Should I use Kasikornbank or Bangkok Bank?

Both charge the same regulated ฿220 foreign-card fee, so cost is identical at the ATM. KBank wins inside the Em District (EmQuartier, EmSphere) and at Central Festival Chiang Mai, plus its mobile app is the cleanest among Thai banks (a Thai-resident benefit, less useful for tourists). Bangkok Bank wins on Sukhumvit standalone density, at Suvarnabhumi airport, and on a slightly higher per-transaction limit. For one trip, the right answer is whichever is closer when you need cash. See the Bangkok Bank guide for the rival's full coverage.
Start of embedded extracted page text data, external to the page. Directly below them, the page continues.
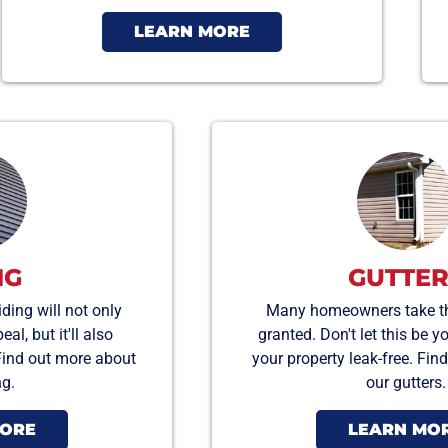
LEARN MORE
NG
GUTTER
ding will not only
Many homeowners take the
l, but it'll also
granted. Don't let this be y
Find out more about
your property leak-free. Fi
ng.
our gutters.
MORE
LEARN MO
Is the K PLUS app worth installing as a tourist?

Mostly no. K PLUS is the KBank mobile-banking app, the cleanest of the major Thai bank apps, but the deposit-taking and PromptPay-receiving features require a Thai national ID and a local mobile number to register. Tourists cannot open a Thai resident account on a tourist visa, so the app is not useful for receiving funds or making local QR payments. The K PLUS scan-to-pay feature can read PromptPay QR codes if you have a linked Thai account, but again that is a Thai-resident benefit. The free-tier Wise card or Revolut handles QR payment for tourists more cleanly.

What is the KBank logo I should look for?

White K-shaped rice-grain mark on a bright green background, with "KBank" or "Kasikornbank" wordmark beside it. The branding is consistent across every Thai region. If a machine shows yellow-and-white branding, no K mark, the screen edges plastered with stickers about "guaranteed rate," or the welcome screen reading "Currency Exchange" rather than "Kasikornbank," it is not a KBank. Walk away to a real bank ATM.